We talked about how to do testicular self-exams, but I didn’t talk much about how to do breast self-exams. Thank you to the kind student who requested a little more info! It’s so important, because as we talked about in class, if you find a breast cancer while it’s still small, the chances of metastasis are much lower.
Before we talk about the procedure itself, I want to stress that self-exams should be done at least once a month. That way, you’ll become familiar with how your breasts look and feel, and you’ll be better able to tell if something has changed.
Breast cancer most commonly presents as a lump, so that’s the main thing you’re looking for. But sometimes, instead of a lump, there are other signs, as we talked about in class, like dimpling/puckering of the skin (if the cancer has attached itself to the skin or to the chest wall), or peau d’orange (thickening of the skin that resembles an orange peel). This procedure (below) involves examining your breasts in different positions, so you can detect all of these potential signs.

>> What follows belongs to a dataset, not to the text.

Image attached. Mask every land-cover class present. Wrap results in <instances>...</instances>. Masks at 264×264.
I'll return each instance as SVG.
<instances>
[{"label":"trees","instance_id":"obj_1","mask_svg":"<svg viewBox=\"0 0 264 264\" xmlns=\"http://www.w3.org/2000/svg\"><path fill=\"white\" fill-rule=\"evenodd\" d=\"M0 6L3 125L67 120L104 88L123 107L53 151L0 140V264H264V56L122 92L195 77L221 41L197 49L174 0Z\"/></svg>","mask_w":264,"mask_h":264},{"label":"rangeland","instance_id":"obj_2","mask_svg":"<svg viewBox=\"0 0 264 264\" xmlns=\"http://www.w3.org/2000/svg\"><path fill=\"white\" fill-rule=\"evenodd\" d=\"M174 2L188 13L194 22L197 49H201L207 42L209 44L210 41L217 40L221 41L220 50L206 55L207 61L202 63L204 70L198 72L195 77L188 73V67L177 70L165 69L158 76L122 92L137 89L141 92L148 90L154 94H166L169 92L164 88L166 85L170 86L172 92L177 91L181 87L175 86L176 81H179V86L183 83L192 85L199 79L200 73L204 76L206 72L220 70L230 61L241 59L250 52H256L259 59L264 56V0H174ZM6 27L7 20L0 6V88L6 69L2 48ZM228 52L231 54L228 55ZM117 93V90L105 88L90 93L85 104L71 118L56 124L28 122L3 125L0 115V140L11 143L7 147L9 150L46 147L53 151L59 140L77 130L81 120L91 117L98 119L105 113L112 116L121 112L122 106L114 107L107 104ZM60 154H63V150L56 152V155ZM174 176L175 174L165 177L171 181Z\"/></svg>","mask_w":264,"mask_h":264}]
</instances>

The National Breast Cancer foundation has a great step-by-step guide with detailed descriptions (good idea to check it out). Here’s a quick synopsis. There are three parts to the exam, each in a different place: in the shower, in front of a mirror, and lying down.
In the shower
Using the pads of your fingers, make small circular motions starting at the outer portion of your breast and moving in towards the center. Don’t forget the armpit! Feel for lumps, thickening, or anything that feels different.
In front of a mirror
Look at your breasts first with your arms at your sides, then with your arms raised overhead, then with your hands on your hips as you flex your chest muscles. Look for dimpling, puckering, or any other changes. It’s normal for the breasts to not match exactly.
Put a pillow under your right shoulder and put your right arm behind your head. Use the same procedure you used in the shower to examine the entire breast and the armpit. Also, squeeze the nipple and check for discharge (some cancers present with crusty lesions and nipple discharge). Repeat on the other side.
That’s it! Once you get used to how your breasts feel and look, it goes quickly.